During the presidential campaign, much of the debate around climate change centered on what Congress should do. That’s an important question, but if history is any guide, it will take time for Congress to settle on a bill — and there is no guarantee of success, even if Democrats beat the odds and end up gaining control of the Senate. In 2008, Democrats won both houses of Congress and spent nearly two years developing and debating a cap-and-trade bill that ultimately failed — leaving it to cities, states and businesses to act largely on their own.
This time, it’s imperative that President-elect Joe Biden take a whole-government approach to climate action right from the get-go. To his credit, his ambitious climate plan recognizes that there is much he can accomplish without Congress — and some of the most important steps he can take have nothing to do with the Environmental Protection Agency.
I have no doubt Joe Biden will appoint a talented EPA administrator who will start reversing some of the damage of the past four years, but that must be only the beginning. It’s essential that he appoint leaders committed to climate action to lead other key agencies, including the Federal Energy Regulatory Commission — which oversees interstate energy transmission, including oil and gas pipeline applications — as well as the departments of energy and transportation.
The president-elect should expect each member of the cabinet to prioritize climate action and integrate it throughout the agency’s operations. For instance: The Department of Defense should invest in its facilities’ resilience, which is critical to our national security.
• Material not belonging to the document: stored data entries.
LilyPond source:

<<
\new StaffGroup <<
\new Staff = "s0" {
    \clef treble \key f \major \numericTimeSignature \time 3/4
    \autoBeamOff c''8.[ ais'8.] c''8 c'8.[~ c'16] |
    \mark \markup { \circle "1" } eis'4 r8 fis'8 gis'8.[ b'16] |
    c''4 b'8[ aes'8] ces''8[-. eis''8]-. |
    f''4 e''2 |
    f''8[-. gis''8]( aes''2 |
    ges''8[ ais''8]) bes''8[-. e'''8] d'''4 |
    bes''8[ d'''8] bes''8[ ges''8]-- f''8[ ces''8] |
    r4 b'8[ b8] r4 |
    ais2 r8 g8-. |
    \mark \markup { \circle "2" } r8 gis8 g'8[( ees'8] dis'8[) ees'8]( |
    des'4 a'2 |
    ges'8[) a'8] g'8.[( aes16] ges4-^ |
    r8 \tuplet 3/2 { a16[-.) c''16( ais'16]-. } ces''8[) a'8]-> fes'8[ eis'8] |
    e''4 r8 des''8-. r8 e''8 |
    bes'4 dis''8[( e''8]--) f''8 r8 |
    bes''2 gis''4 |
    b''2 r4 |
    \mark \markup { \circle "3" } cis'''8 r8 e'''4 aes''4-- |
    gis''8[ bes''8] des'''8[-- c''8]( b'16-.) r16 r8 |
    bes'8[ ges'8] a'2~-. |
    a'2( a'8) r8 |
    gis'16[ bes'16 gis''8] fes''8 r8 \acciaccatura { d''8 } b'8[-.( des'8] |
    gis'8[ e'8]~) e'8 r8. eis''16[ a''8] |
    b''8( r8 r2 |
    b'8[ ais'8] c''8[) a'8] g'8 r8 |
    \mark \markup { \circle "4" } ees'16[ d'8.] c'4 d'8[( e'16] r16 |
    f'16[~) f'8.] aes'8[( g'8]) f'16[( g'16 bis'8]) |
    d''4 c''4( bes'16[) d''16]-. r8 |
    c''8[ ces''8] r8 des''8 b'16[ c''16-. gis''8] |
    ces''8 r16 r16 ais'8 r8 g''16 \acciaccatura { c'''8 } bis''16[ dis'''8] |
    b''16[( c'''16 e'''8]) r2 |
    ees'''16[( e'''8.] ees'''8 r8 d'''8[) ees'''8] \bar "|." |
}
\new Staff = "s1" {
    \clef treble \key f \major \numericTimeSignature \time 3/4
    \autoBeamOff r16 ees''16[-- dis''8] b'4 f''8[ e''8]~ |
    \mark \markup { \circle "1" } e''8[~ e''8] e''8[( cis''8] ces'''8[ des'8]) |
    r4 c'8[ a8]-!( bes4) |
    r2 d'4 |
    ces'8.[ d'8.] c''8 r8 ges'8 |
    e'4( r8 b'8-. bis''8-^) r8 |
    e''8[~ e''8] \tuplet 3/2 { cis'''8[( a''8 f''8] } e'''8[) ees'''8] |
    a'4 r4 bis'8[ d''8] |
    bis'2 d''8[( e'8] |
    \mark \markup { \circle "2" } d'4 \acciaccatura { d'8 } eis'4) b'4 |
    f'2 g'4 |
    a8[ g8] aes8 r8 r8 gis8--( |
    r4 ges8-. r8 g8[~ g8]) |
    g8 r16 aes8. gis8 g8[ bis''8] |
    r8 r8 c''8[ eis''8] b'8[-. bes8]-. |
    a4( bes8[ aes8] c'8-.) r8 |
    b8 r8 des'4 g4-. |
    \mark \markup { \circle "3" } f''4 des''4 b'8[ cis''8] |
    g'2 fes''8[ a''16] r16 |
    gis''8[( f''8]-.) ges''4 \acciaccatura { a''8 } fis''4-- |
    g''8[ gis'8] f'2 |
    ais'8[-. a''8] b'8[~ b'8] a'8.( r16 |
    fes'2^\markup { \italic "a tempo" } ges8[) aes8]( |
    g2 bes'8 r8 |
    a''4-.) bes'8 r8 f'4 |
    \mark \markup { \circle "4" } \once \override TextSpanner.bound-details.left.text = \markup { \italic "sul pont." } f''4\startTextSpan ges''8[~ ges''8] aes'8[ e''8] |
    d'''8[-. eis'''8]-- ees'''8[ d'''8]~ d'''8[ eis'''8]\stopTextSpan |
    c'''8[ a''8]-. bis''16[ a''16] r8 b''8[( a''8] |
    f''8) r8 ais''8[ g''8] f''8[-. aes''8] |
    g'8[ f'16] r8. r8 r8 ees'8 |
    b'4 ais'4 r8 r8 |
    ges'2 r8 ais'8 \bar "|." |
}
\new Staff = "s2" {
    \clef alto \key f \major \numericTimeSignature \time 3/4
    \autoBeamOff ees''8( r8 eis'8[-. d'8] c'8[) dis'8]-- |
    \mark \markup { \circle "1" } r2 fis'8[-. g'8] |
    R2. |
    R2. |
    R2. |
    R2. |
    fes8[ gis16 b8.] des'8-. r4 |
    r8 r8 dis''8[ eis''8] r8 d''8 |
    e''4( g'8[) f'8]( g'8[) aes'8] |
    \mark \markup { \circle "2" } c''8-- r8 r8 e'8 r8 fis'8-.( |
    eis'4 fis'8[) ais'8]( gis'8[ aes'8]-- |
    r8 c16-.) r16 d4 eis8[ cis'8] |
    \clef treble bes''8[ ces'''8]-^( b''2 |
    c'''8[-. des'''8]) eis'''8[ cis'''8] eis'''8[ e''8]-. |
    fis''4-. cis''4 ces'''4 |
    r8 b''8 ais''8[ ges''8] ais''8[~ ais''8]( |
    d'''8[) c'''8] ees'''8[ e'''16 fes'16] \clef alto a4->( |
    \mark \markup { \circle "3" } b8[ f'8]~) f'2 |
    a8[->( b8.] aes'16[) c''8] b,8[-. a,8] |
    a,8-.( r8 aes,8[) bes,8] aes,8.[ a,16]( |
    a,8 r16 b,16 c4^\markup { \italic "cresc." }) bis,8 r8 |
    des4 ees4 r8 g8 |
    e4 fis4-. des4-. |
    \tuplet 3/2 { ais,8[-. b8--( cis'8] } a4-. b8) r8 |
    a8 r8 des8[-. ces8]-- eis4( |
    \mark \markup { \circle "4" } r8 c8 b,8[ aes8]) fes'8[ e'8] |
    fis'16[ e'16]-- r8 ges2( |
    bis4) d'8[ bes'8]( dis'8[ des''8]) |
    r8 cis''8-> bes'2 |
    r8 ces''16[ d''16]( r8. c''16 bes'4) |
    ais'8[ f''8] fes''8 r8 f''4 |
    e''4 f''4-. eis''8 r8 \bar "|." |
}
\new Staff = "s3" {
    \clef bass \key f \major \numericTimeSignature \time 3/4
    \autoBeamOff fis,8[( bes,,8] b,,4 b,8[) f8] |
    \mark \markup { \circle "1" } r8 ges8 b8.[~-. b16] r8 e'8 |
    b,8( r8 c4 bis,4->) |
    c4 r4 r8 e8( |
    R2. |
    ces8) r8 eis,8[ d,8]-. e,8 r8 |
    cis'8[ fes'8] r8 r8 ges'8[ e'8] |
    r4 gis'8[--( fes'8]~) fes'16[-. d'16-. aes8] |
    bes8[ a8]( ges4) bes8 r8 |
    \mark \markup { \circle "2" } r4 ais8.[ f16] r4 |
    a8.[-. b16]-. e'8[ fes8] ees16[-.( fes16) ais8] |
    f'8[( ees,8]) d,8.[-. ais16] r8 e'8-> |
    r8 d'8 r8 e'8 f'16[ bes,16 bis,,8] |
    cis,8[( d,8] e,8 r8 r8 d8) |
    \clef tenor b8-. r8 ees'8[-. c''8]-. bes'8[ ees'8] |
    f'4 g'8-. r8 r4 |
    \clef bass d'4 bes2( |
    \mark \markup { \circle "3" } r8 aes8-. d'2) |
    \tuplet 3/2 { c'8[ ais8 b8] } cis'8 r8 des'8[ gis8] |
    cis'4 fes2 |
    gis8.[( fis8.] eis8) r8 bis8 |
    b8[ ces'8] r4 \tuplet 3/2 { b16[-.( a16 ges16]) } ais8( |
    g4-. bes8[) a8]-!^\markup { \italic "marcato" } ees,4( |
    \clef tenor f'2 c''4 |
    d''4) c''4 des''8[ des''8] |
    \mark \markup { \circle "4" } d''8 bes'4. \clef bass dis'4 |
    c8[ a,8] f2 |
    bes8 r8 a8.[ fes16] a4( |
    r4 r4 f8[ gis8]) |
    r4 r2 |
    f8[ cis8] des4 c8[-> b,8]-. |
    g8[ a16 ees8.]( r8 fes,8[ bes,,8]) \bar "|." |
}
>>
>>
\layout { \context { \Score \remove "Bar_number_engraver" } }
The same is true for other infrastructure that the federal government supports and the public relies on, including roads and rail, airports and ports, and telecommunication systems.
The Department of Housing and Urban Development can raise environmental requirements for construction projects it funds. And all agencies can integrate climate-change considerations into their procurement processes, lowering the carbon footprint and environmental impact of the goods and services that taxpayers buy through the federal government.
There are other agencies that have the potential to have an enormous impact on emission reductions, though their power is less widely recognized. It’s critical, for instance, that the new head of the Securities and Exchange Commission recognize that climate change is a risk to the global financial system — and act on it. The SEC requires public companies to disclose information about their financial health and can broaden those requirements to include more information about climate risks and preparedness, information that investors need to make smart decisions.
This week, the U.K. became the latest country to announce that it will require companies to report climate risks. More than 1,500 companies, regulators and financial institutions have voiced support for guidelines published by the Financial Stability Board’s Task Force on Climate-Related Financial Disclosures, which I chair. But there is a growing risk countries will adopt differing standards, making it extremely difficult for investors to make apples-to-apples comparisons and blunting the power of the marketplace to drive change.
Investors and consumers — and global economic stability — are well-served by more uniform financial reporting standards, a lesson that became painfully clear after the 2008 crisis. At the same time, increased and uniform disclosure of climate risk is one of the most powerful tools we have in reducing emissions, because more transparency will create stronger incentives for companies to take action, by driving more private investment to those that do.
Whatever happens — or doesn’t happen — in the next Congress, our best hope for bold climate action begins with a whole-government approach. And to succeed, it’s critical that President-elect Biden begins laying the groundwork now.